Collected data
== Segment start ==

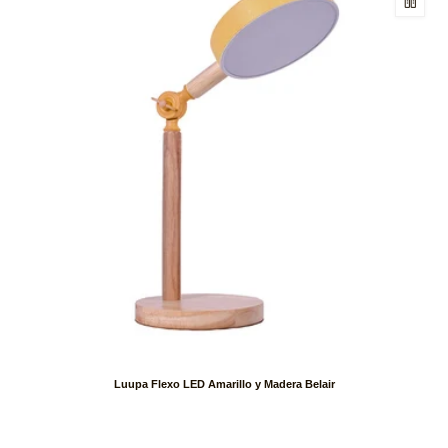
Luupa Flexo LED Amarillo y Madera Belair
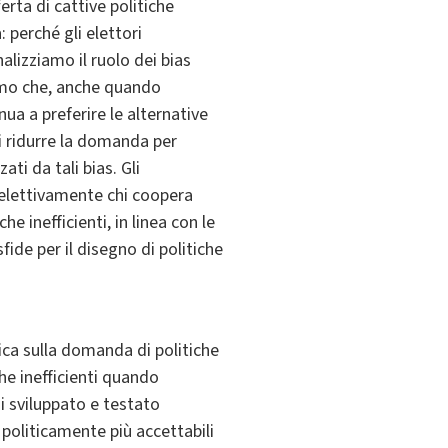
erta di cattive politiche
 perché gli elettori
alizziamo il ruolo dei bias
iamo che, anche quando
nua a preferire le alternative
i ridurre la domanda per
ati da tali bias. Gli
selettivamente chi coopera
 inefficienti, in linea con le
fide per il disegno di politiche
ica sulla domanda di politiche
che inefficienti quando
di sviluppato e testato
 politicamente più accettabili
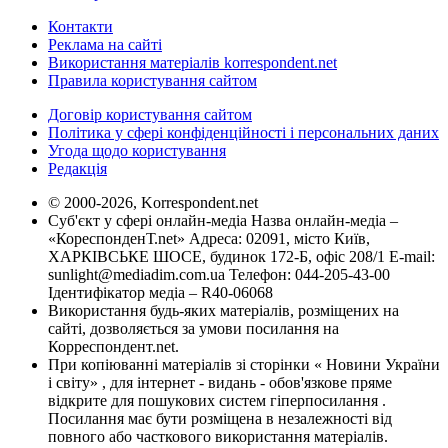
Контакти
Реклама на сайті
Використання матеріалів korrespondent.net
Правила користування сайтом
Договір користування сайтом
Політика у сфері конфіденційності і персональних даних
Угода щодо користування
Редакція
© 2000-2026, Korrespondent.net
Суб'єкт у сфері онлайн-медіа Назва онлайн-медіа –
«КореспонденТ.net» Адреса: 02091, місто Київ,
ХАРКІВСЬКЕ ШОСЕ, будинок 172-Б, офіс 208/1 E-mail:
sunlight@mediadim.com.ua
Телефон: 044-205-43-00
Ідентифікатор медіа – R40-06068
Використання будь-яких матеріалів, розміщених на
сайті, дозволяється за умови посилання на
Корреспондент.net.
При копіюванні матеріалів зі сторінки « Новини України
і світу» , для інтернет - видань - обов'язкове пряме
відкрите для пошукових систем гіперпосилання .
Посилання має бути розміщена в незалежності від
повного або часткового використання матеріалів.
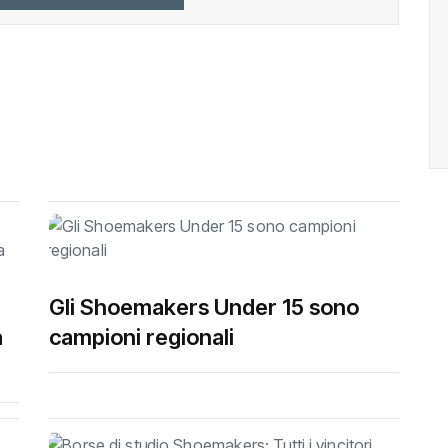
Gli Shoemakers Under 15 sono
a
campioni regionali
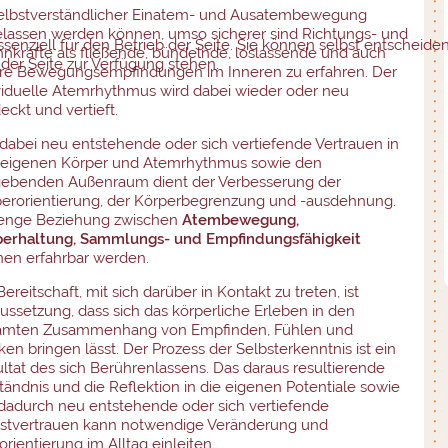
elbstverständlicher Einatem- und Ausatembewegung
lassen werden können, umso sicherer sind Richtungs- und
senziell für den Betrieb der Seite. Sie können selbst entscheide
nkräfte als fließende, bündelnde, loslassende und auch
der Seite zur Verfügung stehen.
re Bewegungsempfindungen im Inneren zu erfahren. Der
viduelle Atemrhythmus wird dabei wieder oder neu
eckt und vertieft.
dabei neu entstehende oder sich vertiefende Vertrauen in
 eigenen Körper und Atemrhythmus sowie den
ebenden Außenraum dient der Verbesserung der
erorientierung, der Körperbegrenzung und -ausdehnung.
 enge Beziehung zwischen
Atembewegung,
perhaltung, Sammlungs- und Empfindungsfähigkeit
en erfahrbar werden.
Bereitschaft, mit sich darüber in Kontakt zu treten, ist
ussetzung, dass sich das körperliche Erleben in den
amten Zusammenhang von Empfinden, Fühlen und
en bringen lässt. Der Prozess der Selbsterkenntnis ist ein
ltat des sich Berührenlassens. Das daraus resultierende
tändnis und die Reflektion in die eigenen Potentiale sowie
dadurch neu entstehende oder sich vertiefende
stvertrauen kann notwendige Veränderung und
rientierung im Alltag einleiten.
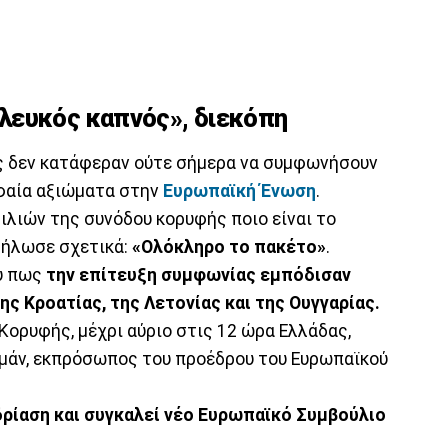
λευκός καπνός», διεκόπη
ες δεν κατάφεραν ούτε σήμερα να συμφωνήσουν
υφαία αξιώματα στην
Ευρωπαϊκή Ένωση
.
ιλιών της συνόδου κορυφής ποιο είναι το
δήλωσε σχετικά:
«Ολόκληρο το πακέτο»
.
υ πως
την επίτευξη συμφωνίας εμπόδισαν
ης Κροατίας, της Λετονίας και της Ουγγαρίας.
 Κορυφής, μέχρι αύριο στις 12 ώρα Ελλάδας,
Αμάν, εκπρόσωπος του προέδρου του Ευρωπαϊκού
ρίαση και συγκαλεί νέο Ευρωπαϊκό Συμβούλιο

== Segment end ==

**Your task:**
Copy the text of every record above line for line, without changes. Leave the pictures out.

**Completed exercise:**
Luupa Flexo LED Amarillo y Madera Belair
erta di cattive politiche
 perché gli elettori
alizziamo il ruolo dei bias
iamo che, anche quando
nua a preferire le alternative
i ridurre la domanda per
ati da tali bias. Gli
selettivamente chi coopera
 inefficienti, in linea con le
fide per il disegno di politiche
ica sulla domanda di politiche
che inefficienti quando
di sviluppato e testato
 politicamente più accettabili
Контакти
Реклама на сайті
Використання матеріалів korrespondent.net
Правила користування сайтом
Договір користування сайтом
Політика у сфері конфіденційності і персональних даних
Угода щодо користування
Редакція
© 2000-2026, Korrespondent.net
Суб'єкт у сфері онлайн-медіа Назва онлайн-медіа –
«КореспонденТ.net» Адреса: 02091, місто Київ,
ХАРКІВСЬКЕ ШОСЕ, будинок 172-Б, офіс 208/1 E-mail:
sunlight@mediadim.com.ua
Телефон: 044-205-43-00
Ідентифікатор медіа – R40-06068
Використання будь-яких матеріалів, розміщених на
сайті, дозволяється за умови посилання на
Корреспондент.net.
При копіюванні матеріалів зі сторінки « Новини України
і світу» , для інтернет - видань - обов'язкове пряме
відкрите для пошукових систем гіперпосилання .
Посилання має бути розміщена в незалежності від
повного або часткового використання матеріалів.
Gli Shoemakers Under 15 sono
a
campioni regionali
elbstverständlicher Einatem- und Ausatembewegung
lassen werden können, umso sicherer sind Richtungs- und
senziell für den Betrieb der Seite. Sie können selbst entscheide
nkräfte als fließende, bündelnde, loslassende und auch
der Seite zur Verfügung stehen.
re Bewegungsempfindungen im Inneren zu erfahren. Der
viduelle Atemrhythmus wird dabei wieder oder neu
eckt und vertieft.
dabei neu entstehende oder sich vertiefende Vertrauen in
 eigenen Körper und Atemrhythmus sowie den
ebenden Außenraum dient der Verbesserung der
erorientierung, der Körperbegrenzung und -ausdehnung.
 enge Beziehung zwischen
Atembewegung,
perhaltung, Sammlungs- und Empfindungsfähigkeit
en erfahrbar werden.
Bereitschaft, mit sich darüber in Kontakt zu treten, ist
ussetzung, dass sich das körperliche Erleben in den
amten Zusammenhang von Empfinden, Fühlen und
en bringen lässt. Der Prozess der Selbsterkenntnis ist ein
ltat des sich Berührenlassens. Das daraus resultierende
tändnis und die Reflektion in die eigenen Potentiale sowie
dadurch neu entstehende oder sich vertiefende
stvertrauen kann notwendige Veränderung und
rientierung im Alltag einleiten.
λευκός καπνός», διεκόπη
ες δεν κατάφεραν ούτε σήμερα να συμφωνήσουν
υφαία αξιώματα στην
Ευρωπαϊκή Ένωση
.
ιλιών της συνόδου κορυφής ποιο είναι το
δήλωσε σχετικά:
«Ολόκληρο το πακέτο»
.
υ πως
την επίτευξη συμφωνίας εμπόδισαν
ης Κροατίας, της Λετονίας και της Ουγγαρίας.
 Κορυφής, μέχρι αύριο στις 12 ώρα Ελλάδας,
Αμάν, εκπρόσωπος του προέδρου του Ευρωπαϊκού
ρίαση και συγκαλεί νέο Ευρωπαϊκό Συμβούλιο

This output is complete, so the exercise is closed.